Securities Law Updates | New Settlements and Verdicts
May 8, 2009
Fl Court Enters $3.15M Judgment Against James in Ponzi Scheme Suit
Securities and Exchange Commission v. Anthony A. James and James Asset Advisory, L.L.C.
No. 08-61516-CIV-ALTONAGA/BROWN, U.S. District Court for the Southern District of Florida, 3/23/2009
Holding:
The Securities and Exchange Commission (“SEC”) announced that on March 23, 2009, the United States District Court for the Southern District of Florida, entered a final judgment ordering Anthony A. James to pay $2,390,487.45 in disgorgement, plus prejudgment interest of $84,620.10 and a $130,000 civil penalty in connection with his scheme to misappropriate client funds and operate a Ponzi scheme. James is the principal of James Asset Advisory, L.L.C. (“James Asset”), an investment advisory firm, which is also impleaded as a defendant in the civil suit. James had previously consented to a judgment of permanent injunction and other relief in connection with the scheme enjoining him from future violations of Section 10(b) of the Securities Exchange Act of 1934 (“Exchange Act”), and Rule 10b-5, thereunder, and Sections 206(1) and 206(2) of the Investment Advisers Act of 1940 (“IAA”). The district court entered the injunction on September 25, 2008.
Detailed Summary:
On September 24, 2008, the SEC filed a civil injunctive action against James and James Asset for misappropriating client funds and operating a Ponzi scheme.
The SEC’s complaint alleged that from at least April 2001 through January 2008, defendants received at least $5.2 million from at least 44 clients who were told by defendants that client monies would be invested in stocks, bonds, and mutual funds.
According to the complaint, defendants never invested any client funds in the stock market or other investments. Instead, James misappropriated at least $2.4 million in client monies to fund his lavish lifestyle, including the purchase of a six-bedroom, 5,000 square foot home, a luxury condominium, a Porsche sports car, and season tickets to the Miami Heat games.

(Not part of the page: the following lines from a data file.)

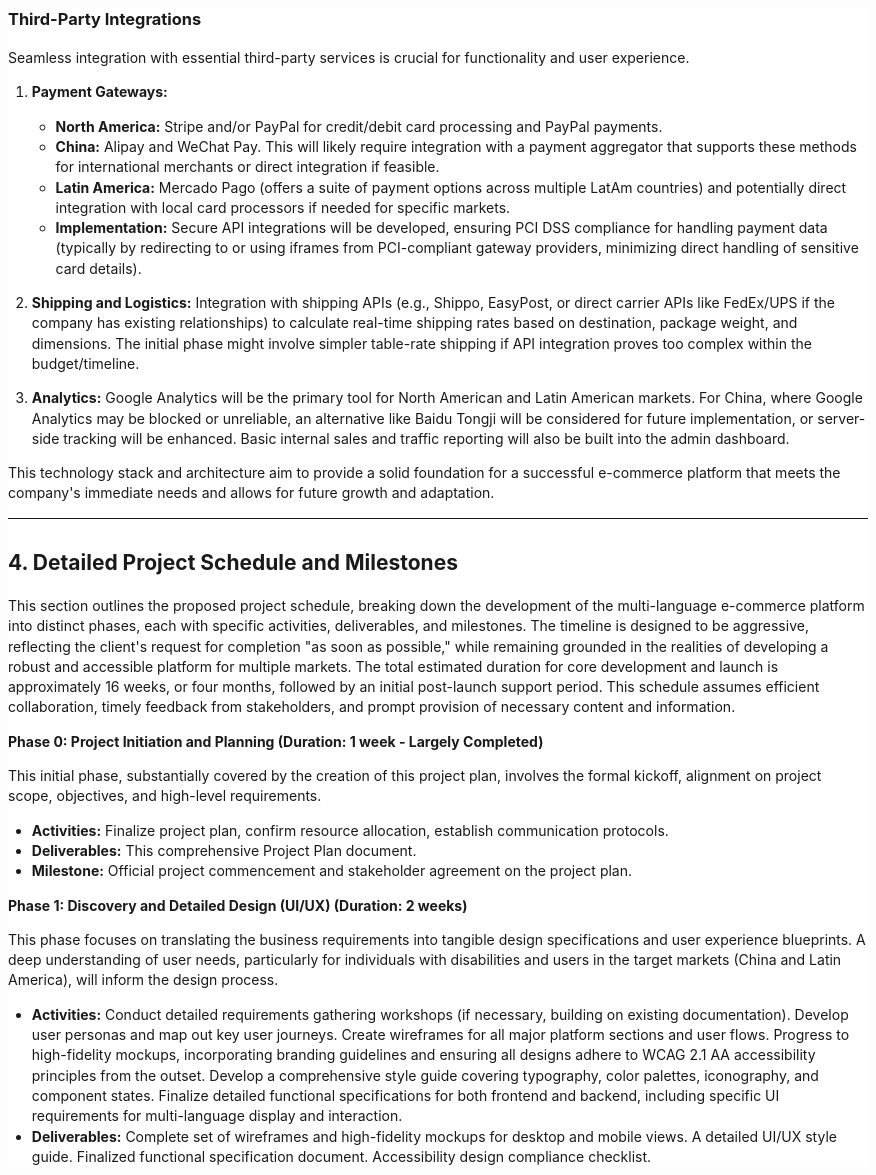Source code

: ### Third-Party Integrations

Seamless integration with essential third-party services is crucial for functionality and user experience.

1.  **Payment Gateways:**
    *   **North America:** Stripe and/or PayPal for credit/debit card processing and PayPal payments.
    *   **China:** Alipay and WeChat Pay. This will likely require integration with a payment aggregator that supports these methods for international merchants or direct integration if feasible.
    *   **Latin America:** Mercado Pago (offers a suite of payment options across multiple LatAm countries) and potentially direct integration with local card processors if needed for specific markets.
    *   **Implementation:** Secure API integrations will be developed, ensuring PCI DSS compliance for handling payment data (typically by redirecting to or using iframes from PCI-compliant gateway providers, minimizing direct handling of sensitive card details).

2.  **Shipping and Logistics:** Integration with shipping APIs (e.g., Shippo, EasyPost, or direct carrier APIs like FedEx/UPS if the company has existing relationships) to calculate real-time shipping rates based on destination, package weight, and dimensions. The initial phase might involve simpler table-rate shipping if API integration proves too complex within the budget/timeline.

3.  **Analytics:** Google Analytics will be the primary tool for North American and Latin American markets. For China, where Google Analytics may be blocked or unreliable, an alternative like Baidu Tongji will be considered for future implementation, or server-side tracking will be enhanced. Basic internal sales and traffic reporting will also be built into the admin dashboard.

This technology stack and architecture aim to provide a solid foundation for a successful e-commerce platform that meets the company's immediate needs and allows for future growth and adaptation.

---



## 4. Detailed Project Schedule and Milestones

This section outlines the proposed project schedule, breaking down the development of the multi-language e-commerce platform into distinct phases, each with specific activities, deliverables, and milestones. The timeline is designed to be aggressive, reflecting the client's request for completion "as soon as possible," while remaining grounded in the realities of developing a robust and accessible platform for multiple markets. The total estimated duration for core development and launch is approximately 16 weeks, or four months, followed by an initial post-launch support period. This schedule assumes efficient collaboration, timely feedback from stakeholders, and prompt provision of necessary content and information.

**Phase 0: Project Initiation and Planning (Duration: 1 week - Largely Completed)**

This initial phase, substantially covered by the creation of this project plan, involves the formal kickoff, alignment on project scope, objectives, and high-level requirements. 
*   **Activities:** Finalize project plan, confirm resource allocation, establish communication protocols.
*   **Deliverables:** This comprehensive Project Plan document.
*   **Milestone:** Official project commencement and stakeholder agreement on the project plan.

**Phase 1: Discovery and Detailed Design (UI/UX) (Duration: 2 weeks)**

This phase focuses on translating the business requirements into tangible design specifications and user experience blueprints. A deep understanding of user needs, particularly for individuals with disabilities and users in the target markets (China and Latin America), will inform the design process.
*   **Activities:** Conduct detailed requirements gathering workshops (if necessary, building on existing documentation). Develop user personas and map out key user journeys. Create wireframes for all major platform sections and user flows. Progress to high-fidelity mockups, incorporating branding guidelines and ensuring all designs adhere to WCAG 2.1 AA accessibility principles from the outset. Develop a comprehensive style guide covering typography, color palettes, iconography, and component states. Finalize detailed functional specifications for both frontend and backend, including specific UI requirements for multi-language display and interaction.
*   **Deliverables:** Complete set of wireframes and high-fidelity mockups for desktop and mobile views. A detailed UI/UX style guide. Finalized functional specification document. Accessibility design compliance checklist.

SEC also asserted in its complaint that, like a classic Ponzi scheme, defendants transferred approximately $2.8 million from new clients to existing clients to repay principal or to create the illusion of profitable trading. In addition, to facilitate and otherwise conceal ftheir raud, the complaint added, defendants provided clients with false account statements reflecting securities holdings and returns that did not exist.

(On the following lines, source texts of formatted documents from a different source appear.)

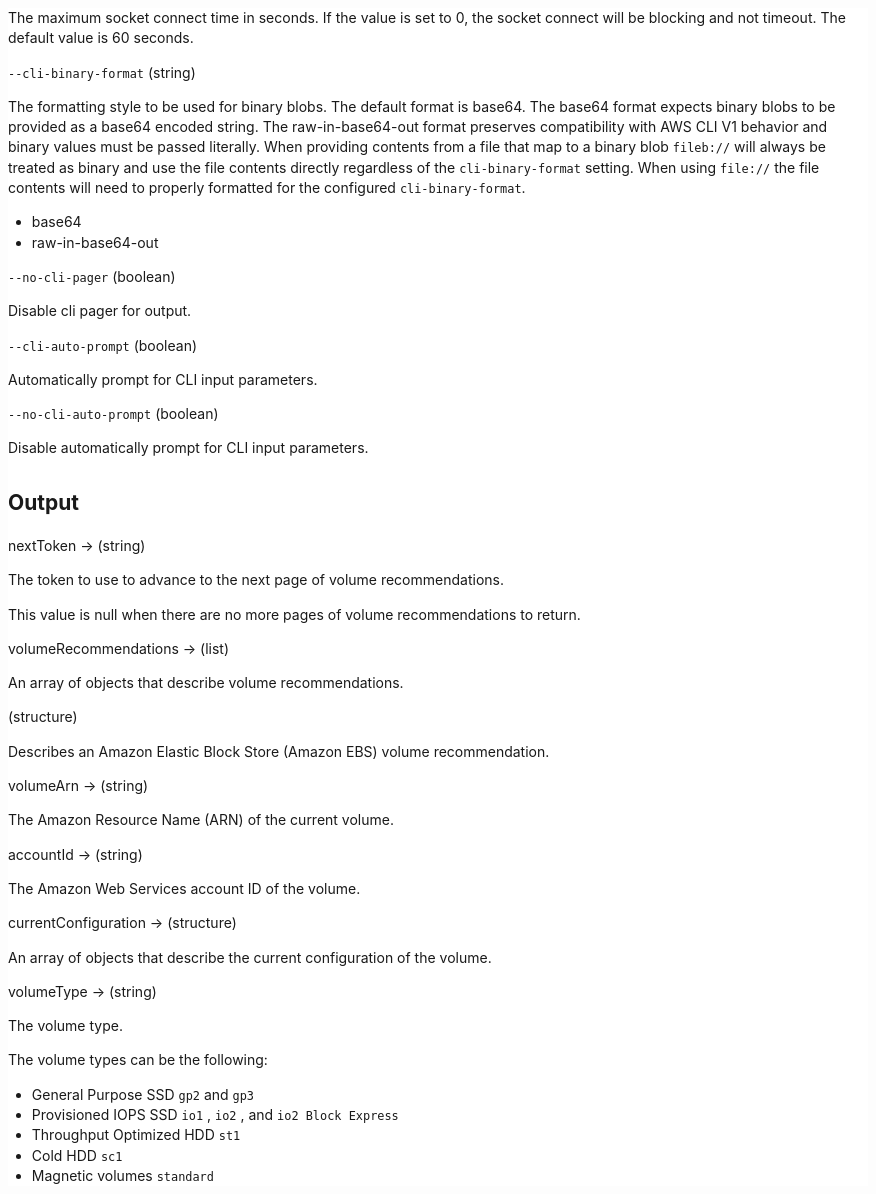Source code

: The maximum socket connect time in seconds. If the value is set to 0, the socket connect will be blocking and not timeout. The default value is 60 seconds.

`--cli-binary-format` (string)

The formatting style to be used for binary blobs. The default format is base64. The base64 format expects binary blobs to be provided as a base64 encoded string. The raw-in-base64-out format preserves compatibility with AWS CLI V1 behavior and binary values must be passed literally. When providing contents from a file that map to a binary blob `fileb://` will always be treated as binary and use the file contents directly regardless of the `cli-binary-format` setting. When using `file://` the file contents will need to properly formatted for the configured `cli-binary-format`.

- base64
- raw-in-base64-out

`--no-cli-pager` (boolean)

Disable cli pager for output.

`--cli-auto-prompt` (boolean)

Automatically prompt for CLI input parameters.

`--no-cli-auto-prompt` (boolean)

Disable automatically prompt for CLI input parameters.

## Output

nextToken -> (string)

The token to use to advance to the next page of volume recommendations.

This value is null when there are no more pages of volume recommendations to return.

volumeRecommendations -> (list)

An array of objects that describe volume recommendations.

(structure)

Describes an Amazon Elastic Block Store (Amazon EBS) volume recommendation.

volumeArn -> (string)

The Amazon Resource Name (ARN) of the current volume.

accountId -> (string)

The Amazon Web Services account ID of the volume.

currentConfiguration -> (structure)

An array of objects that describe the current configuration of the volume.

volumeType -> (string)

The volume type.

The volume types can be the following:

- General Purpose SSD `gp2` and `gp3`
- Provisioned IOPS SSD `io1` , `io2` , and `io2 Block Express`
- Throughput Optimized HDD `st1`
- Cold HDD `sc1`
- Magnetic volumes `standard`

The SEC’s complaint charged James and James Asset with violating Section 10(b) of the Exchange Act and Rule 10b-5 thereunder, and Sections 206(1) and 206(2) of the IAA.
On February 26, 2009, the SEC dismissed, with prejudice, its claims for disgorgement, prejudgment interest and a civil penalty against James Asset because the company is defunct and had no assets from which a judgment could be collected.